I have a total access 900e router bringing in a verizon fiber connection for our voip system. I want to use one of the other ports on the router to connect it to my LAN and monitor the router with solarwinds. I just want to allow ping traffic on that interface from my local area network. I have looked at the ACLs and tinkered but I'm afraid to do anything drastic for fear of taking our phones down. any advice would be helpful.
thanks,
anthony
If the management LAN isn't supposed to interact with the Verizon fiber or VoIP system and is strictly for monitoring, you might want to put it in a separate VRF. Otherwise an ACL for the monitoring system restricting its access or policy routing would be good choices.
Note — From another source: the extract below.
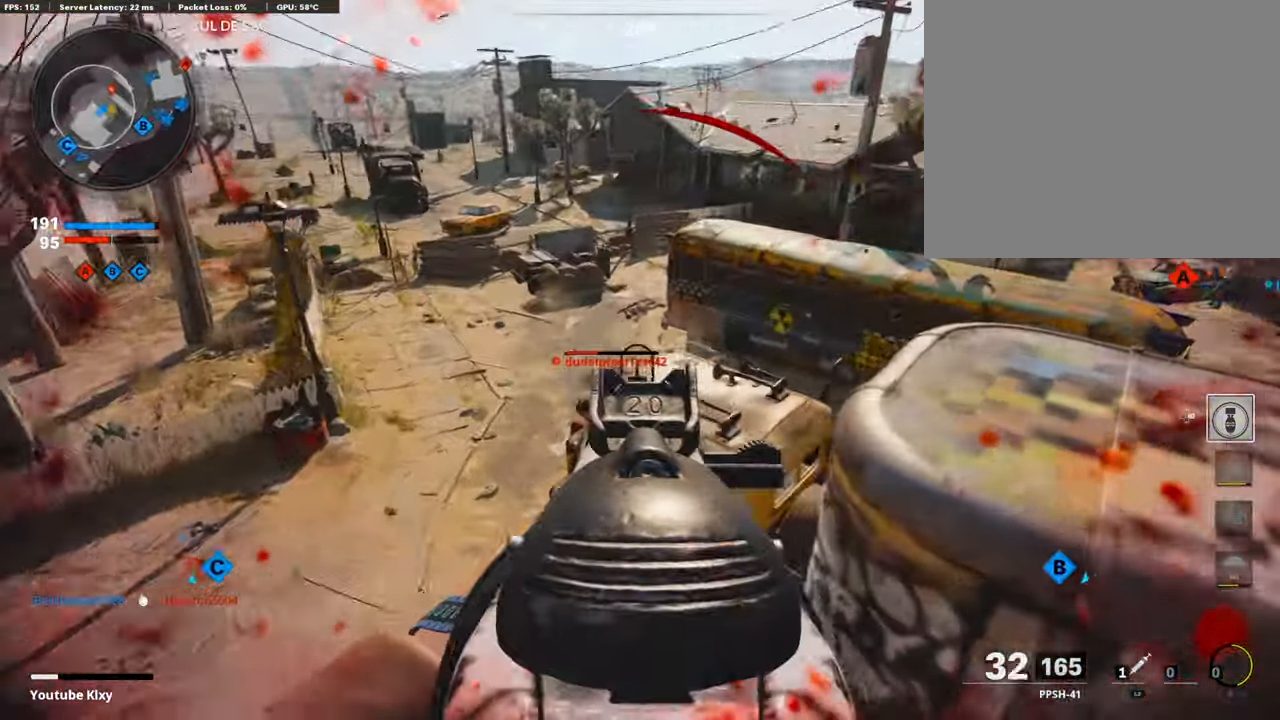
{"buttons": ["L2", "R1"], "left_stick": "left", "right_stick": "center", "events": [[84, "right_stick", "left"], [202, "L1", "up"], [236, "R1", "up"], [320, "L2", "down"], [320, "R1", "down"], [353, "right_stick", "up"], [421, "left_stick", "center"], [471, "left_stick", "left"], [488, "right_stick", "center"]]}
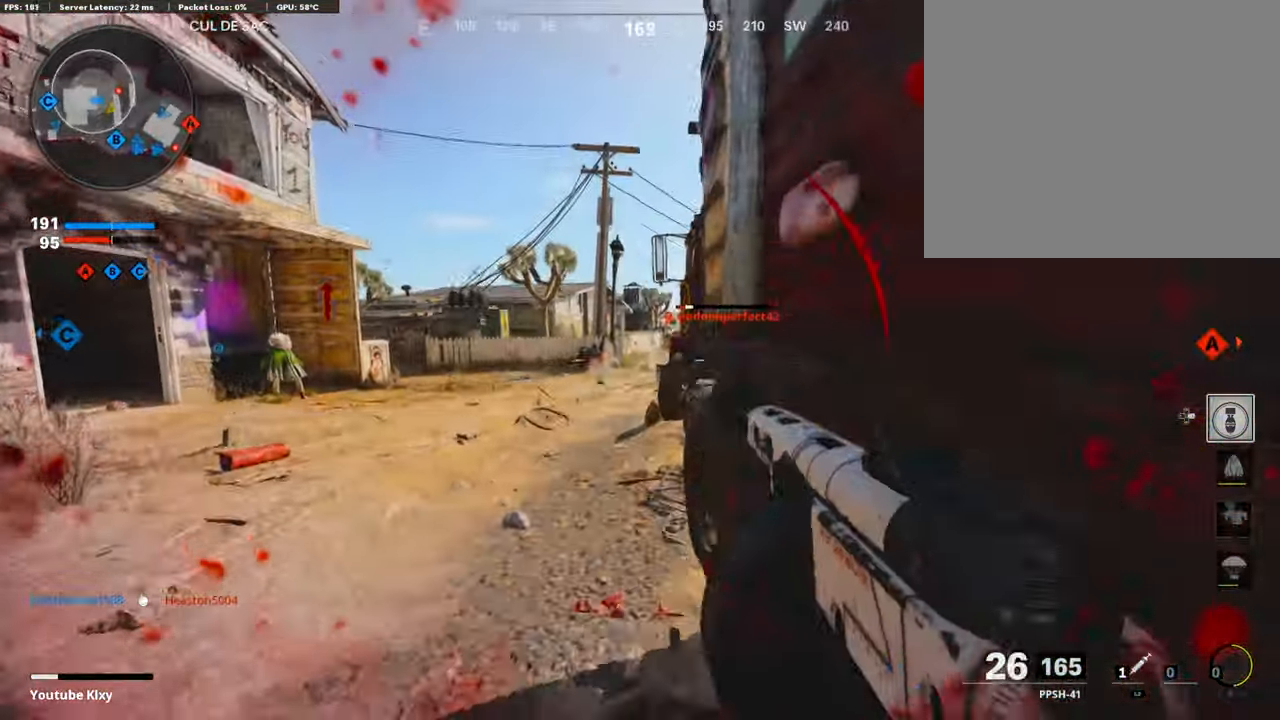
{"buttons": ["R1"], "left_stick": "up-left", "right_stick": "right", "events": [[67, "L2", "up"], [202, "left_stick", "up-left"], [236, "right_stick", "right"]]}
There are a number of ways to restrict traffic between interfaces, each has advantages and disadvantages. The choice and exact configuration depends on your network topology, what you are trying to accomplish, your business security policy, etc.
What have you tried, and what worked as expected or didn't work? If the phone traffic is business critical you may need to do your reconfiguration during a maintenance window or experiment on a lab system to determine the best approach before deploying it in production, or both.
Here’s what I’ve done
1. Turned on the giga-eth 0/1 port.
2. Connected it to one of our data switches.
3. Set it to DHCP.
4. It is getting an IP from DHCP.
5. I can’t ping that IP.
It seems like that interface will not accept ping traffic.
Thanks
Anthony
If you have a default route configured on the box out a different interface (such as your Verizon fiber) and there is an internal router between the source of your pings and the Gi 0/1 port, then the return traffic from your pings will be sent out the configured default and die.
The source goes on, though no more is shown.